Anasayfa / İçtihat / Yargıtay Karar No : 9511 - Karar Yıl 2003 / Esas No : 7461 - Esas Yıl 2003





Mahalli mahkemesinden verilen kararın temyizen tetkiki davalı (alacaklı) vekili tarafından istenmiş, merciice ilamında belirtildiği şekilde isteğin kabulüne karar vermiştir.

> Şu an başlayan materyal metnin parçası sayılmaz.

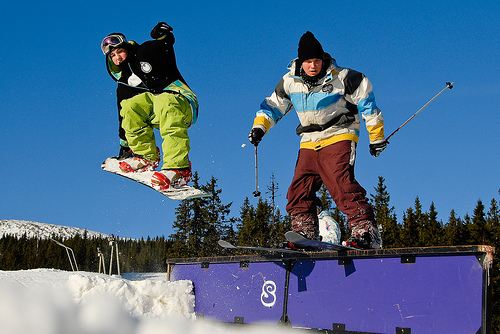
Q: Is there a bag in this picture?
A: No, there are no bags.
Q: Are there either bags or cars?
A: No, there are no bags or cars.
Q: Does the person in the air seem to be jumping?
A: Yes, the person is jumping.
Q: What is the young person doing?
A: The person is jumping.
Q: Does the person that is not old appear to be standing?
A: No, the person is jumping.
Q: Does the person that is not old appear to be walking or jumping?
A: The person is jumping.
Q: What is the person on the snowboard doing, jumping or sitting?
A: The person is jumping.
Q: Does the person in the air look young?
A: Yes, the person is young.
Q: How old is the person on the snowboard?
A: The person is young.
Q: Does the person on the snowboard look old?
A: No, the person is young.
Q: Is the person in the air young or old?
A: The person is young.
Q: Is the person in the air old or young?
A: The person is young.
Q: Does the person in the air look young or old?
A: The person is young.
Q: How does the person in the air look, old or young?
A: The person is young.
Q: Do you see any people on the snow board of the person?
A: Yes, there is a person on the snowboard.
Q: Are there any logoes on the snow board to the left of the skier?
A: No, there is a person on the snowboard.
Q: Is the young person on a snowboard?
A: Yes, the person is on a snowboard.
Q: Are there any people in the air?
A: Yes, there is a person in the air.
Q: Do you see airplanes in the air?
A: No, there is a person in the air.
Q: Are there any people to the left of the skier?
A: Yes, there is a person to the left of the skier.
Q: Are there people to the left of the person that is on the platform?
A: Yes, there is a person to the left of the skier.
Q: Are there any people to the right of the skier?
A: No, the person is to the left of the skier.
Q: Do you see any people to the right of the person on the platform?
A: No, the person is to the left of the skier.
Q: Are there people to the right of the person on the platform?
A: No, the person is to the left of the skier.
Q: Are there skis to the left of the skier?
A: No, there is a person to the left of the skier.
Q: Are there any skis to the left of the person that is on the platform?
A: No, there is a person to the left of the skier.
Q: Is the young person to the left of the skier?
A: Yes, the person is to the left of the skier.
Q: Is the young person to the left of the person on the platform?
A: Yes, the person is to the left of the skier.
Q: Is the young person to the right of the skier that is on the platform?
A: No, the person is to the left of the skier.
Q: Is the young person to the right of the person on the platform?
A: No, the person is to the left of the skier.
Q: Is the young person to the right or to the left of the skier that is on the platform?
A: The person is to the left of the skier.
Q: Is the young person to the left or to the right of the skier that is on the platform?
A: The person is to the left of the skier.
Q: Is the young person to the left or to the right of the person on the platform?
A: The person is to the left of the skier.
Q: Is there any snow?
A: Yes, there is snow.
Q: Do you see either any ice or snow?
A: Yes, there is snow.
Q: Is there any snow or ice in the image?
A: Yes, there is snow.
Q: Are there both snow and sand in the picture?
A: No, there is snow but no sand.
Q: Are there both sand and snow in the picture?
A: No, there is snow but no sand.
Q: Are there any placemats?
A: No, there are no placemats.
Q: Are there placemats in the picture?
A: No, there are no placemats.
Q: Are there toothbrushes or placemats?
A: No, there are no placemats or toothbrushes.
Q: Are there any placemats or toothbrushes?
A: No, there are no placemats or toothbrushes.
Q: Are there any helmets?
A: No, there are no helmets.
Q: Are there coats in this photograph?
A: Yes, there is a coat.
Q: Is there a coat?
A: Yes, there is a coat.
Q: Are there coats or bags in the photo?
A: Yes, there is a coat.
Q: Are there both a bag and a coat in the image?
A: No, there is a coat but no bags.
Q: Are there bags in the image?
A: No, there are no bags.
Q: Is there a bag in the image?
A: No, there are no bags.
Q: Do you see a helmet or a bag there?
A: No, there are no bags or helmets.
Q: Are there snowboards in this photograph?
A: Yes, there is a snowboard.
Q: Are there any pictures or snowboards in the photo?
A: Yes, there is a snowboard.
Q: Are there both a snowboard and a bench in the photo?
A: No, there is a snowboard but no benches.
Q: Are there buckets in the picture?
A: No, there are no buckets.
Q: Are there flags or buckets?
A: No, there are no buckets or flags.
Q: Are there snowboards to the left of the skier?
A: Yes, there is a snowboard to the left of the skier.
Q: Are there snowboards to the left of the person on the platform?
A: Yes, there is a snowboard to the left of the skier.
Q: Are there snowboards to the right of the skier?
A: No, the snowboard is to the left of the skier.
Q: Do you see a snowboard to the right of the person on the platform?
A: No, the snowboard is to the left of the skier.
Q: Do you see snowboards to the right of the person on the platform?
A: No, the snowboard is to the left of the skier.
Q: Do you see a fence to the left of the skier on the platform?
A: No, there is a snowboard to the left of the skier.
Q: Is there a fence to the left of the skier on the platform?
A: No, there is a snowboard to the left of the skier.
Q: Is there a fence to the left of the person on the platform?
A: No, there is a snowboard to the left of the skier.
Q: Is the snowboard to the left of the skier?
A: Yes, the snowboard is to the left of the skier.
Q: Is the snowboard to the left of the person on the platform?
A: Yes, the snowboard is to the left of the skier.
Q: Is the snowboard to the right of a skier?
A: No, the snowboard is to the left of a skier.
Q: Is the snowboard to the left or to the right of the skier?
A: The snowboard is to the left of the skier.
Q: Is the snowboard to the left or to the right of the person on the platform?
A: The snowboard is to the left of the skier.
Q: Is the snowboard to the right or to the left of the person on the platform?
A: The snowboard is to the left of the skier.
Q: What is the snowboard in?
A: The snowboard is in the air.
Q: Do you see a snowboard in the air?
A: Yes, there is a snowboard in the air.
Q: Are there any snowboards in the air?
A: Yes, there is a snowboard in the air.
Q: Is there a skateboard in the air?
A: No, there is a snowboard in the air.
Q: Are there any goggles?
A: Yes, there are goggles.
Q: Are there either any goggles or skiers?
A: Yes, there are goggles.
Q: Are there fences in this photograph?
A: No, there are no fences.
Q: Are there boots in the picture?
A: Yes, there are boots.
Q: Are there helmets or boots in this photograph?
A: Yes, there are boots.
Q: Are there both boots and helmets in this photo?
A: No, there are boots but no helmets.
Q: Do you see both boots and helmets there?
A: No, there are boots but no helmets.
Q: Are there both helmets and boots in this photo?
A: No, there are boots but no helmets.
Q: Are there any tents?
A: No, there are no tents.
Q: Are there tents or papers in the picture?
A: No, there are no tents or papers.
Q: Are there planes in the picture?
A: No, there are no planes.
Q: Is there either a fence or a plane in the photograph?
A: No, there are no airplanes or fences.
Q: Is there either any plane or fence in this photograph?
A: No, there are no airplanes or fences.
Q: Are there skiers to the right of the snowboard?
A: Yes, there is a skier to the right of the snowboard.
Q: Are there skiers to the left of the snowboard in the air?
A: No, the skier is to the right of the snowboard.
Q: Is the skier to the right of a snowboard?
A: Yes, the skier is to the right of a snowboard.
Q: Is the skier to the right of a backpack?
A: No, the skier is to the right of a snowboard.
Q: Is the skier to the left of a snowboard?
A: No, the skier is to the right of a snowboard.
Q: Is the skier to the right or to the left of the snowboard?
A: The skier is to the right of the snowboard.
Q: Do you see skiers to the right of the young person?
A: Yes, there is a skier to the right of the person.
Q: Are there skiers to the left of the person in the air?
A: No, the skier is to the right of the person.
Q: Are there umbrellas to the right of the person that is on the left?
A: No, there is a skier to the right of the person.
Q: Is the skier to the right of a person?
A: Yes, the skier is to the right of a person.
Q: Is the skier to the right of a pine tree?
A: No, the skier is to the right of a person.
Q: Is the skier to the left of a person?
A: No, the skier is to the right of a person.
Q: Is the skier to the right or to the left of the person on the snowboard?
A: The skier is to the right of the person.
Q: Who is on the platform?
A: The skier is on the platform.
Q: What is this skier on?
A: The skier is on the platform.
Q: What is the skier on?
A: The skier is on the platform.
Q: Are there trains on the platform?
A: No, there is a skier on the platform.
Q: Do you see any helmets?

Temyiz dilekçesinin süresi içinde verildiği anlaşıldıktan ve tetkik hakimi tarafından düzenlenen raporla dosyadaki kağıtlar okundu, işin gereği düşünüldü ve aşağıdaki karar tesbit edildi. 1- Uyuşmazlık 3. kişinin İİK.nun 96 ve devamı maddelerine dayalı olarak açtığı istihkak davasına ilişkindir. 2- Dava konusu yarış atları borçlulara ait hara da haczedilmiştir. İİK.nun 97/a maddesinde öngörülen mülkiyet karinesi borçlu dolayısıyla alacaklı yararınadır. Bu yasal karinenin aksinin kesin ve güçlü delillerle kanıtlanması gerekmektedir. Takip dayanağı kredi sözleşmesi 1997 yılında düzenlenmiştir. Borçlulardan A.Cemal bu tarihten sonra 14.8.2000'de davaya konu yarış atını davacıya satmıştır. Davacı 3. kişinin vekaletname ve adına çıkarılan tebligatların tebliğ adresi borçlu adresidir. Bu durumda davacı 3. kişinin borçluların borca batık olduğunun bilmediği ileri sürülemez. Borçluların aktif mal varlığının bir kısmini oluşturan dava konusu atında dahil olduğu atlarını aynı gün davacıya satışı alacaklılardan mal kaçırma amacıyla danışıklı olarak yapılmış işlemlerdir. Tüm bu maddi ve hukuki olgular karşısında davacının davasının reddi gerekirken aksi düşüncelerle kabulüne karar verilmesi usul ve yasaya aykırıdır. 3- Kabule göre ise davalı alacaklı Tasarruf Mevduat Sigorta Fonu 4389 sayılı Bankalar Kanunu'nun 4491 sayılı Kanunla değişik 14/5-c maddesi hükmü uyarınca harçtan bağışık olduğu göz önünde tutulmaksızın bakiye karar ve ilam harcından sorumlu tutulması da doğru değildir. O halde, davalı alacaklının bu yönleri amaçlayan temyiz itirazları kabul edilmeli ve hüküm bozulmalıdır. Sonuç : Hükmün yukarıda açıklanan nedenlerle (BOZULMASINA), 18.11.2003 gününde oybirliğiyle karar verildi.